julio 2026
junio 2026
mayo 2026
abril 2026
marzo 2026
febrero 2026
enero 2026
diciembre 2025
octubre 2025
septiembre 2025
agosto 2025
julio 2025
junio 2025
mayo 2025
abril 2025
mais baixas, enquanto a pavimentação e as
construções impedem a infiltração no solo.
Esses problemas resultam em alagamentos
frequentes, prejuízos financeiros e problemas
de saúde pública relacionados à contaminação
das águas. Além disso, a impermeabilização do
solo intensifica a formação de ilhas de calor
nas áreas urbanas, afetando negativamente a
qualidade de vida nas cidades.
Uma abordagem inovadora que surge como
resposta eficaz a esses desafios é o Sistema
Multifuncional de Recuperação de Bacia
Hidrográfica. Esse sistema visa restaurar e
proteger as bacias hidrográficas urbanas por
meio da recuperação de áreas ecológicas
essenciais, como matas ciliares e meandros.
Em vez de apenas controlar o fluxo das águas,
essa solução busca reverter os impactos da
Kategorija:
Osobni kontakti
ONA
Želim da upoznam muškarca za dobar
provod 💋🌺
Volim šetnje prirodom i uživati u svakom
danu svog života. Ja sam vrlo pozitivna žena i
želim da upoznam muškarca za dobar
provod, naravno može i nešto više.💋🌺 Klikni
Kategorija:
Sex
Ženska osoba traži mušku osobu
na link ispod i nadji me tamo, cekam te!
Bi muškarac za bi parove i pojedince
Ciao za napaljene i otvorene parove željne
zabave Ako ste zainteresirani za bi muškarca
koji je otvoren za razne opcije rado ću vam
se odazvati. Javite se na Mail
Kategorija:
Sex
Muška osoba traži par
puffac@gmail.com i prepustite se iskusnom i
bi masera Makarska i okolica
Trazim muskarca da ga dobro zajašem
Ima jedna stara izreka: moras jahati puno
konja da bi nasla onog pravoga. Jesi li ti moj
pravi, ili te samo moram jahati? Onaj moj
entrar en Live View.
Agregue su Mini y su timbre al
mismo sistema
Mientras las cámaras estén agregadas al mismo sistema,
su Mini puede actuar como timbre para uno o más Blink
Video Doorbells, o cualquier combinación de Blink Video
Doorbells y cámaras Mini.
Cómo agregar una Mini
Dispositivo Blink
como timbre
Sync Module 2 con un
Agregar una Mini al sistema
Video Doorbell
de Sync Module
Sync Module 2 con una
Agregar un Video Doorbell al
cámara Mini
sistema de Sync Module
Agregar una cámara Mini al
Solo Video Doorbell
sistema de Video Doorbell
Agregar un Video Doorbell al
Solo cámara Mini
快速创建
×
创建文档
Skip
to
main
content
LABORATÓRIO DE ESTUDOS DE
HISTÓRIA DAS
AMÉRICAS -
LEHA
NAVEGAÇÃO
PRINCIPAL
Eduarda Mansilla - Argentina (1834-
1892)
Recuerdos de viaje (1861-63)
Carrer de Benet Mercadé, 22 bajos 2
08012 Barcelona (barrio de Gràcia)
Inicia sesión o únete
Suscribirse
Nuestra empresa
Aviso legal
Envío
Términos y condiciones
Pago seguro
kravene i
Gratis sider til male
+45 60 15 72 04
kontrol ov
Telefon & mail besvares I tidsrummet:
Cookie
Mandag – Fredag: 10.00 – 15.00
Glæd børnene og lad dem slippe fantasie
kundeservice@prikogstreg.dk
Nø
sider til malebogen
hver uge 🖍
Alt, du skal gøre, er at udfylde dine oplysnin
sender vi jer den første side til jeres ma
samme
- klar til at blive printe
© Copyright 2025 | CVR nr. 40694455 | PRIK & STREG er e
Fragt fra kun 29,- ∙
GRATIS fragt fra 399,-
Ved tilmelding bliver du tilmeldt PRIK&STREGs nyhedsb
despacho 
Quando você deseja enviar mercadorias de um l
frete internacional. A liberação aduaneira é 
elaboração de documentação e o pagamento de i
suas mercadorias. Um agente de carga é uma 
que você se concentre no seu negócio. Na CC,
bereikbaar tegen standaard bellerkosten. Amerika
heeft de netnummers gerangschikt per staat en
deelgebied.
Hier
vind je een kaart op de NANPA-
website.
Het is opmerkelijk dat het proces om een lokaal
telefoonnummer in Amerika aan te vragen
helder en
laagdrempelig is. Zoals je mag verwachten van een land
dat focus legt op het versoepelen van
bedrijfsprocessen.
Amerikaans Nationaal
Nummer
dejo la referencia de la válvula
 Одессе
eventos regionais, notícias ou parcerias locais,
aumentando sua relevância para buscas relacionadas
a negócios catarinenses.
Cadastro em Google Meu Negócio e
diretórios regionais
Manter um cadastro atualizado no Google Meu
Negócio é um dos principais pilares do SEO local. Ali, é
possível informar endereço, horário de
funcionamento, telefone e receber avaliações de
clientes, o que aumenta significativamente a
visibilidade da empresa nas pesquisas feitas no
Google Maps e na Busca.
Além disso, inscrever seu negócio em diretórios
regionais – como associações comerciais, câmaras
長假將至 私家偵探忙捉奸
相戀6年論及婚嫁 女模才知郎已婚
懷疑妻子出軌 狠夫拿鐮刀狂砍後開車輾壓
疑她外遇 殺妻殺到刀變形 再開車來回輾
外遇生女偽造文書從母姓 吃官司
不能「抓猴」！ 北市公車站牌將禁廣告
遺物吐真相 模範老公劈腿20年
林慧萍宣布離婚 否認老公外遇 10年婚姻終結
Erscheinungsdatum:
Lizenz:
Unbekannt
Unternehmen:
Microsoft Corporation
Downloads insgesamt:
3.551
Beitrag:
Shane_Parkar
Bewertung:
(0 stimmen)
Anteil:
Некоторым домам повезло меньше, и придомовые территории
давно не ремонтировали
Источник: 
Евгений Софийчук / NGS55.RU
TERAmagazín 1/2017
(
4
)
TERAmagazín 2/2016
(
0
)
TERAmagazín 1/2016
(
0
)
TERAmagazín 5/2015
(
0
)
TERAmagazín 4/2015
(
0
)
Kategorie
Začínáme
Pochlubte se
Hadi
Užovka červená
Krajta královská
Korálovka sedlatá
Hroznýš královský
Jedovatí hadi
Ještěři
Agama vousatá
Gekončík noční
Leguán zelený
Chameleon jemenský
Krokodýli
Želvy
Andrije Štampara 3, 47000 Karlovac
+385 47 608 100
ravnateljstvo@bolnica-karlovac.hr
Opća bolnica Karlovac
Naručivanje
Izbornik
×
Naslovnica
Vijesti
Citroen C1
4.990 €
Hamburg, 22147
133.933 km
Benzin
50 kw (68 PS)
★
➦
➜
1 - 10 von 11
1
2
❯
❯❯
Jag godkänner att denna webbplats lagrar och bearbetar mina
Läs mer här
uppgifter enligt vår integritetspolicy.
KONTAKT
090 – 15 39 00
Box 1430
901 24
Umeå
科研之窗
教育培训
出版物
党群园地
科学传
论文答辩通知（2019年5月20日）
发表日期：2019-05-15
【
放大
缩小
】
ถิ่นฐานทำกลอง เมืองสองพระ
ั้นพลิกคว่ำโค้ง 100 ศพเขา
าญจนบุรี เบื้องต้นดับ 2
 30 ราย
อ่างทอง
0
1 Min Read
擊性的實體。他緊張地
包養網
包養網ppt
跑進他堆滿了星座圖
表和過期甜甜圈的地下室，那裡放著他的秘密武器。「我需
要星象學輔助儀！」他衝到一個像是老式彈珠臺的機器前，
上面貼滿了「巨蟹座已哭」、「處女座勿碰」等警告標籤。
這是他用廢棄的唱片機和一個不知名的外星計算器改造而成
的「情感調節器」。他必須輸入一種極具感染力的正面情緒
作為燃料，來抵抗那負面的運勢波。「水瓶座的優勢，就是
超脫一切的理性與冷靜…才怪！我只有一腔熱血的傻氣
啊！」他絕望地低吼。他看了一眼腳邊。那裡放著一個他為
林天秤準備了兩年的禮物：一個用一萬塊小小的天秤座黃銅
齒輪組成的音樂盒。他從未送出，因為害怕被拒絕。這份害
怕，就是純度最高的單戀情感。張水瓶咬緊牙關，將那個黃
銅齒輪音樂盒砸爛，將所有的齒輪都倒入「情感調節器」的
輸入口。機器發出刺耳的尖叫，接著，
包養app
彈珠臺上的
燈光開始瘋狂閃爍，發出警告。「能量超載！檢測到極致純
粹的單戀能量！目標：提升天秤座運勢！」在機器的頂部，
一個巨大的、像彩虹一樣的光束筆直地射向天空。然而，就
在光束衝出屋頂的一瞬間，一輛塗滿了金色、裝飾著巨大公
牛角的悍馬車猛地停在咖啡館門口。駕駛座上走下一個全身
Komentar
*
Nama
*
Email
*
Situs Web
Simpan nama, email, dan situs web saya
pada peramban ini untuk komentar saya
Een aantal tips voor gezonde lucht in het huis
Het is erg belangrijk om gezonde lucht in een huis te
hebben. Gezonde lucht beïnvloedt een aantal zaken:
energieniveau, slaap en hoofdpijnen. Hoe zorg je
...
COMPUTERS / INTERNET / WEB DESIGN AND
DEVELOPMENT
········
Across the entries above, find the lines with the string "mercadorias" and copy them.

Quando você deseja enviar mercadorias de um l
suas mercadorias. Um agente de carga é uma 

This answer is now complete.